The international community has responded with unusual humanity and compassion to the earthquake-stricken Haiti with ten billion dollars, the corrupt regime and the partisans of the status quo will easily sink $100 billion with no apparent result for the Haitian people. They have discovered a brand new concept: disaster profiteering.

It took the advent of Abraham Lincoln after sixty years the American Independence to recognize that “American slavery had been an offense that God was ready to see destroyed”. Frederic Douglass, the black American avenger, saw the Federalist War against the South as a path to the nation’s healing, even “when the cold and greedy earth drinks up the warm red blood of our patriot sons, brothers, husbands and fathers, carrying sorrow and agony into every household.”

Will the deaths of some 300,000 Haitian people be in vain? Parodying Lincoln “with malice toward none, with charity for all, with firmness in the right, as God gives us to see the right, let us strive on to finish the work we are in to bind up the nation’s wounds”! This is the rallying cry of the new Haitian coalition that plans to remake the Haitian Revolution of 1804 in 2011 not with bullets but with ballots. We need a culture of respect for the electoral process.
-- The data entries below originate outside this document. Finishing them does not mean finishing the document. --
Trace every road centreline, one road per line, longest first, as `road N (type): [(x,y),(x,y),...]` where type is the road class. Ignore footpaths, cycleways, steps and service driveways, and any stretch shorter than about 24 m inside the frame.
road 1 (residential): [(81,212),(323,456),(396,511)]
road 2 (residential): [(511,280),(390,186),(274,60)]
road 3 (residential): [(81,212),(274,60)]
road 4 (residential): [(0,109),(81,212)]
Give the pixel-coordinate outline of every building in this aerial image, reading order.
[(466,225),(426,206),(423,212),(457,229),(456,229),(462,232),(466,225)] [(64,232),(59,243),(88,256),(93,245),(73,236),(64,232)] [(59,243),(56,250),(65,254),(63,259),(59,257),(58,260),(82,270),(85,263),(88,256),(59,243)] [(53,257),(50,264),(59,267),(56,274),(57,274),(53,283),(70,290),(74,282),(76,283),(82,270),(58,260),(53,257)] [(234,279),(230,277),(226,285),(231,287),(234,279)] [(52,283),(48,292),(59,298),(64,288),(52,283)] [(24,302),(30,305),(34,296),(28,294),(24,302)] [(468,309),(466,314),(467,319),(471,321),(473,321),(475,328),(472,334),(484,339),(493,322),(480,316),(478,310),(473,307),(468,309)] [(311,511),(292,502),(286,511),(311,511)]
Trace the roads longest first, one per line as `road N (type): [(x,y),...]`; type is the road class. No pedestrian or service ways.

Indeed, two hundred years ago, Napoleon Bonaparte succumbing to the pressure from the former colonial planters of Haiti, formerly St Domingue, invaded the country to re-establish slavery dismantled by Toussaint Louverture. Napoleon succeeded in kidnapping Toussaint but the roots of liberty were too deep to be uprooted. The Haitian indigenous army rebuilt and energized by the Congress of May 18, 1803 submitted a definitive blow to slavery for the benefit of the entire world. The only predecessor to this epic story of defying slavery was a vain attempt by Spartacus against the Roman Empire in 73 BC!

The Western world has succeeded in realigning Haiti to a de facto slavery condition through the connivance of its own leaders after the assassination of the black avenger, Jean Jacques Dessalines, in 1807. Haiti is today, after two hundred years, a de facto apartheid regime. The labeling is cheap but the facts are convincing. Not one of the 565 rural hamlets of Haiti has received any funding for infrastructure and institution building. Seven million Haitian people out of the 9 million population live in extreme misery, neglect and ostracism from their own government.

The holy coalition amongst the Haitian civil society, the masses, the Diaspora, the intellectual class is determined to dismantle that status quo. No amount of intimidation and pressure from the Haitian government and its allies – the so-called friends of Haiti- will stop this new alliance. Haiti needs a cafĂ© au lait revolution a la Martin Luther King or a la Nelson Mandela to create a culture of inclusion for the majority.

The Vatican some two hundred years ago was supporting slavery! It did oppose the recognition of Haiti! Victory is always on the side of morality. In the long run! There is a Creole proverb that says: la guerre avertie pa tue co-co be. Cicero said it best: Caveat Consules!